2)    Simplicity – whether you are designing a new programme or redesigning an old one, you should ask yourself at every stage: have I made this as simple as possible from the reseller’s perspective? If the answer is no, then your scheme will be fundamentally flawed from the outset.

3)    Segmentation – Pareto’s Law applies!  Segmenting distributors and resellers will create the scope to apply different incentive criteria and objectives, as aligned to your requirements of each commercial relationship.  This also creates opportunity to reward accordingly.

4)    Automation – one impact of our always-on consumer culture is that we import our expectations into the world of work. Approving claims and issuing rewards in a timely manner is imperative. Your channel partners will have high expectations around response times, communication and fulfilment so you should look to automate your scheme as far as possible so that data and information flows both ways quickly.

5)    Communication and Accessibility – you need a marketing plan to make sure your scheme is front of mind and keeps your channel partners engaged for the course of the programme. The communications channels need to match the environment your audience are operating in ensuring they can access the programme quickly and easily.  You’ll also need to anticipate the business peaks across the year when you’ll want a specific sales push.

6)    Focus – it’s vital for a channel sales scheme to have momentum from the start. This means structuring the incentives and rewards to suit the pace of the market and the value of the goods and the nature of your resellers. Sales schemes for high value products work best with quarterly and annual goals. Volume-focused schemes need more regular reward on a daily or weekly basis through instant rewards. You can drive further focus by bringing an element of competition through league tables – regional or national – for best sales performance

7)    Insight and ROI Every channel incentive scheme should be designed so that you gather detailed customer information and insight so that you can improve your overall marketing effort. This shouldn’t come at the expense of simplicity but should be an integral part of how the scheme runs.

8)    Feedback – you can’t run an effective channel incentive scheme without talking to your partners. This will help with initial scheme design and iterative improvements when it is up and running.

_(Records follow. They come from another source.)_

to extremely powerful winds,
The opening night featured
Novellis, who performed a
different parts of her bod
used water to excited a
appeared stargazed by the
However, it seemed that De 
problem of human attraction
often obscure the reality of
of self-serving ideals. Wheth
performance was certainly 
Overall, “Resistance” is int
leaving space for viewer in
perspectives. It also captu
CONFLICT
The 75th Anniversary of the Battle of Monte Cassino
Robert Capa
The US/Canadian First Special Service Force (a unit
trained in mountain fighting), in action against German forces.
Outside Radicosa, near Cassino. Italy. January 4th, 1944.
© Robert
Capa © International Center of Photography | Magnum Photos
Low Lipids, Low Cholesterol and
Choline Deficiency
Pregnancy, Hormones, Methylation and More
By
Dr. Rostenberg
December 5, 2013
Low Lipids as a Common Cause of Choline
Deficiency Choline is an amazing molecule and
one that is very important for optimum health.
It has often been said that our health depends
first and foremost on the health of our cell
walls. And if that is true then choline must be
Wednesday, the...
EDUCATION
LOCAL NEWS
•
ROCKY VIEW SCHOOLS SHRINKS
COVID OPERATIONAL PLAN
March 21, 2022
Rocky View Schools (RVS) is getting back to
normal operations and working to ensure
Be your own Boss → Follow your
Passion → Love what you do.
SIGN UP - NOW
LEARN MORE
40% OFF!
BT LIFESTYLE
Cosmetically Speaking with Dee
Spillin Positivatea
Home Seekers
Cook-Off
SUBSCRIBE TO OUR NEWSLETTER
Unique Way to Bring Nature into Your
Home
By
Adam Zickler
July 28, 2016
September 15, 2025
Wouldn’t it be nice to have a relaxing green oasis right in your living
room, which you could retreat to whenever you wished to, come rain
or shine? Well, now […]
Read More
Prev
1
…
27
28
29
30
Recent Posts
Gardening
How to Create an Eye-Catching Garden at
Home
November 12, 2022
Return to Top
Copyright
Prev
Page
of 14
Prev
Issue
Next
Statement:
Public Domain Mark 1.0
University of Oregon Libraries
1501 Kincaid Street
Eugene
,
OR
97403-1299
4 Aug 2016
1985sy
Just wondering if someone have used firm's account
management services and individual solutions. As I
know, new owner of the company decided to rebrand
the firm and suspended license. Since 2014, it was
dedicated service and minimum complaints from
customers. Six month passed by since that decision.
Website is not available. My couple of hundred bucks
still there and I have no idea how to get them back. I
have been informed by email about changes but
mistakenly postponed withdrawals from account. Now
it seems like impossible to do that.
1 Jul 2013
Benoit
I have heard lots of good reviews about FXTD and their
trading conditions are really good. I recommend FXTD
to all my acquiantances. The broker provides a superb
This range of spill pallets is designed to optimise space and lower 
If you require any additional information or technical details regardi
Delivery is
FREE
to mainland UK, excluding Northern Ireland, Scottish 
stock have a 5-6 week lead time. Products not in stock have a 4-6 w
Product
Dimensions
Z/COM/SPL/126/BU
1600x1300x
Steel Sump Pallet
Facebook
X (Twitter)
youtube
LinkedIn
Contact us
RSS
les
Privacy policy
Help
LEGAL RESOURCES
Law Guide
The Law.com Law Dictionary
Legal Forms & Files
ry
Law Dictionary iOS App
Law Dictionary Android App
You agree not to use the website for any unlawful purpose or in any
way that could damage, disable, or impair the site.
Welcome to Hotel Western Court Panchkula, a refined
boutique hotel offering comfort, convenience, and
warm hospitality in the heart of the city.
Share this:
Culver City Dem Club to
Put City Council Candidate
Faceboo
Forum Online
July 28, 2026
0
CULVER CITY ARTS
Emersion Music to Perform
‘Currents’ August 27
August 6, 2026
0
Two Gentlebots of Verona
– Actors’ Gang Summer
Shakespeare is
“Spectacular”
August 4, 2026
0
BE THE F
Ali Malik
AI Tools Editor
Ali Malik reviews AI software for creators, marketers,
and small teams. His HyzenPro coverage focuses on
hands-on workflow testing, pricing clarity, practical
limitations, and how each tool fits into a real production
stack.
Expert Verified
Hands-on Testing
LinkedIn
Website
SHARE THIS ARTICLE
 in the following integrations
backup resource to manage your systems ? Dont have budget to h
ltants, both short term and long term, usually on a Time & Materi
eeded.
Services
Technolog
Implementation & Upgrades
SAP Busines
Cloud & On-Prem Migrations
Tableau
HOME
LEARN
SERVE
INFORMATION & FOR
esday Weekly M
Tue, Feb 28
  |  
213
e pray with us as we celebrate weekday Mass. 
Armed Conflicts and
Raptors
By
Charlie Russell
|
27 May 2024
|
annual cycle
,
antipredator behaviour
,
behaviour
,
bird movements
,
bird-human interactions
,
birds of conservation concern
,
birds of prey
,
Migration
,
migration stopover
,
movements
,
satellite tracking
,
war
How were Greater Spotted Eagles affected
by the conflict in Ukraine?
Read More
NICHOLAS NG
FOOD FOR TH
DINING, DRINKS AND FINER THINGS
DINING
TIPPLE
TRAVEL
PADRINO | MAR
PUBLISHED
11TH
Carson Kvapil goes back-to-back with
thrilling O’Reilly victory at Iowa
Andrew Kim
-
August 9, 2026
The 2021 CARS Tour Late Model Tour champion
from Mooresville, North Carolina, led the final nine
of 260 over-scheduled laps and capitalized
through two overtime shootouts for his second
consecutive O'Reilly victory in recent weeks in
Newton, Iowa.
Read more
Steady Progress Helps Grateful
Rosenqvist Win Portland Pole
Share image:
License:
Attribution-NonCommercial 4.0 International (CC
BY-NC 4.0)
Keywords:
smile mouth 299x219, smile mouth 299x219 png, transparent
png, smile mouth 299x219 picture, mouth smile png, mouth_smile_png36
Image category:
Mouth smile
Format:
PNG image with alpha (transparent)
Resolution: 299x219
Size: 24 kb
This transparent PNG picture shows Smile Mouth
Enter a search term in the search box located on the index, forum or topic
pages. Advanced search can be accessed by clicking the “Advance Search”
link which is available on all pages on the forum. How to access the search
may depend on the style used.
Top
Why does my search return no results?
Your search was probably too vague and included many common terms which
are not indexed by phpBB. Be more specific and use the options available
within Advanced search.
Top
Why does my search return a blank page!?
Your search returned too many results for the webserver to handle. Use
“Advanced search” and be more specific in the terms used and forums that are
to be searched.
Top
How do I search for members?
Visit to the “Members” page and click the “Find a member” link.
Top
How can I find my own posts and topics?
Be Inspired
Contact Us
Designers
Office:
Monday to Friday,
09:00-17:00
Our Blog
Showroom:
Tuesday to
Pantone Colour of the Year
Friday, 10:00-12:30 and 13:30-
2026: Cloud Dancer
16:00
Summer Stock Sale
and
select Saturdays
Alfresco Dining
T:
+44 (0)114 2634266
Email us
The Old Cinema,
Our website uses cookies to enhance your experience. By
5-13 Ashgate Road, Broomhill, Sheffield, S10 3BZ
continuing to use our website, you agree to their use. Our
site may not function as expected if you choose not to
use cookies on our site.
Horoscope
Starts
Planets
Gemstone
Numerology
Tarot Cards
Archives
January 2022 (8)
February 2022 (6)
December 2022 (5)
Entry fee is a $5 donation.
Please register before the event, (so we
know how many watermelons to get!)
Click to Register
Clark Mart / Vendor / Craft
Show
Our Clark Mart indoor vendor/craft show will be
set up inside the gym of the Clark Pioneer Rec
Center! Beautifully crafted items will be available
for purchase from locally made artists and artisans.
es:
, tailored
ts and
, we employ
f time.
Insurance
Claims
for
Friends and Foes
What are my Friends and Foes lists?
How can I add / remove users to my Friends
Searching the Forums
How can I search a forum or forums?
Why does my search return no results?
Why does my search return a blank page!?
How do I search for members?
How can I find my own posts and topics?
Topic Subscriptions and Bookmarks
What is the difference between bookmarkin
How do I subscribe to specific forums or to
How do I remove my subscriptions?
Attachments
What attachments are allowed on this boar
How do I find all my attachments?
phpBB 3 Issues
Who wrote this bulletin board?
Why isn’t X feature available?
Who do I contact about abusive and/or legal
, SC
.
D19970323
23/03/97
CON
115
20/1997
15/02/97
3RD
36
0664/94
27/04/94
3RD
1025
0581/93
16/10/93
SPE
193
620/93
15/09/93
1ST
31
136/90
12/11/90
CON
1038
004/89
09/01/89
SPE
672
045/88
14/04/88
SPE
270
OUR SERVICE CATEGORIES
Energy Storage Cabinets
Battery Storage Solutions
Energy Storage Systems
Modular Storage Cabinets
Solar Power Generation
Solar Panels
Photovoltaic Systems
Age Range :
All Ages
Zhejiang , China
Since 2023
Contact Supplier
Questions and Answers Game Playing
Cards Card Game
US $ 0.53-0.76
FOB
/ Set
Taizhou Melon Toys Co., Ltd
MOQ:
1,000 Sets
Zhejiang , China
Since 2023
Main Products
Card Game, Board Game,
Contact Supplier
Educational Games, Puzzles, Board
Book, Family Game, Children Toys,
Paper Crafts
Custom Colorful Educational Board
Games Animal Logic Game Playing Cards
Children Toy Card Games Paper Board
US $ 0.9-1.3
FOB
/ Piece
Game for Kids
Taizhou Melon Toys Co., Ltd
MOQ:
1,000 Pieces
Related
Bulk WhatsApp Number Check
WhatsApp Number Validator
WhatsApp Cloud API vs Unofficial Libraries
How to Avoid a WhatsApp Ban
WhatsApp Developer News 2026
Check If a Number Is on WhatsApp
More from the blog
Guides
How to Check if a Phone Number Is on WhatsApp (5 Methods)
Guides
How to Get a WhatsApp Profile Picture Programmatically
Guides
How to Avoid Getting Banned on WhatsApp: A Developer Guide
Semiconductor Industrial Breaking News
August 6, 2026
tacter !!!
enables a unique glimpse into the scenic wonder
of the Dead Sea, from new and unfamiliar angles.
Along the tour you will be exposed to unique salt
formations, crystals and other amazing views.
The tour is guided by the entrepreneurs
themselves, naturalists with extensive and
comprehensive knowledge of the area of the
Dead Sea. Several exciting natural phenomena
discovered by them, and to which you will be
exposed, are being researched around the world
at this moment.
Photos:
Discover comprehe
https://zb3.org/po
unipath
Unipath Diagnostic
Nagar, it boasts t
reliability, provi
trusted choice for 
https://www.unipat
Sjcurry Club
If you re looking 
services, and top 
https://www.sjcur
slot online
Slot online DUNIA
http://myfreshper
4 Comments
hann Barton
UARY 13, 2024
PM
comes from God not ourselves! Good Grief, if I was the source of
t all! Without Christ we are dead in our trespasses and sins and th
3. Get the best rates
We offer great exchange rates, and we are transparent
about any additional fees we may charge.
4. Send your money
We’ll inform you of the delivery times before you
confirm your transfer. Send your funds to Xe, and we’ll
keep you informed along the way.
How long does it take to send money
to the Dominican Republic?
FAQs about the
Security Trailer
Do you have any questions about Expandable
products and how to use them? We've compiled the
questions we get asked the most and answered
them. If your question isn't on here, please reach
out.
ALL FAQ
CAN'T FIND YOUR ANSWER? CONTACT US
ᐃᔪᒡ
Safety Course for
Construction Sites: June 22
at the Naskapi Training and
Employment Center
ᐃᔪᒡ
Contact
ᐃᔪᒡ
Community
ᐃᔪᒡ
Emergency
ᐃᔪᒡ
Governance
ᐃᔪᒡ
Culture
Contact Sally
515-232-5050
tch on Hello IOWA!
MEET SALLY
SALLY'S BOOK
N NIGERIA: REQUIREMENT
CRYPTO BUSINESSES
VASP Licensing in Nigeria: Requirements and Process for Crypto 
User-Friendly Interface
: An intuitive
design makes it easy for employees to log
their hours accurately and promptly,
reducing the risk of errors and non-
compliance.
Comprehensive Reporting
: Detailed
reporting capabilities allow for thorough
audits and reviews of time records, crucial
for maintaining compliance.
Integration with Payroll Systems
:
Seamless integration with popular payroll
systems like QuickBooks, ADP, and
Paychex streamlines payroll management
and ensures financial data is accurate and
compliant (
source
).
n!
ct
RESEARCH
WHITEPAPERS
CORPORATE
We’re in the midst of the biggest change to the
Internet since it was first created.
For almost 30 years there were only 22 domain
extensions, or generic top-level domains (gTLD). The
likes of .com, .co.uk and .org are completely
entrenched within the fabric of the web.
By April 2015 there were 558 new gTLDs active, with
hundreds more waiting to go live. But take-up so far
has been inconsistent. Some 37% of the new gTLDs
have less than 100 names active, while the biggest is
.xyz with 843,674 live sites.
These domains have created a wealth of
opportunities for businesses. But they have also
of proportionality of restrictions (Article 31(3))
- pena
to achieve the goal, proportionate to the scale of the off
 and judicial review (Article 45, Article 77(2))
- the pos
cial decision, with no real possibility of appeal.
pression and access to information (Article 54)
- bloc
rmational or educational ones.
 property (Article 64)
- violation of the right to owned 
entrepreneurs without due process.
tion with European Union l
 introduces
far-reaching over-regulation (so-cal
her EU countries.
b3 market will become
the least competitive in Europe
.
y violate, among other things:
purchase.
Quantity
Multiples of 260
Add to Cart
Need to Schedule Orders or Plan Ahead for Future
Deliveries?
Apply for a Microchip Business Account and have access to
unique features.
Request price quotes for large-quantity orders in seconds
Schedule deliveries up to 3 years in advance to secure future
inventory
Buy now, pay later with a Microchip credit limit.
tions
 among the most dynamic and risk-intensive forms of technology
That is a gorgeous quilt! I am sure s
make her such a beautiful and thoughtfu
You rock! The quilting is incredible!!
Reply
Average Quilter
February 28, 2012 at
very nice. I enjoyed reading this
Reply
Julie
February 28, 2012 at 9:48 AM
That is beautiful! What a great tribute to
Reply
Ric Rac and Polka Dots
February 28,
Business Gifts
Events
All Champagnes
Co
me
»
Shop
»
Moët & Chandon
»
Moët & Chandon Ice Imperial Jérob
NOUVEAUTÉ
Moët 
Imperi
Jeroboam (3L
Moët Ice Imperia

What we are looking for here is how your scheme compares to the competition, what is stopping people from engaging with your scheme, and importantly, how you can evolve it once it’s live.

This last point is particularly important because, like any marketing activity, its effectiveness will decrease over time.

So while design and launch are important, the success of your channel sales incentive scheme will be defined by your ability to run it effectively and learn from what is working – and what is not.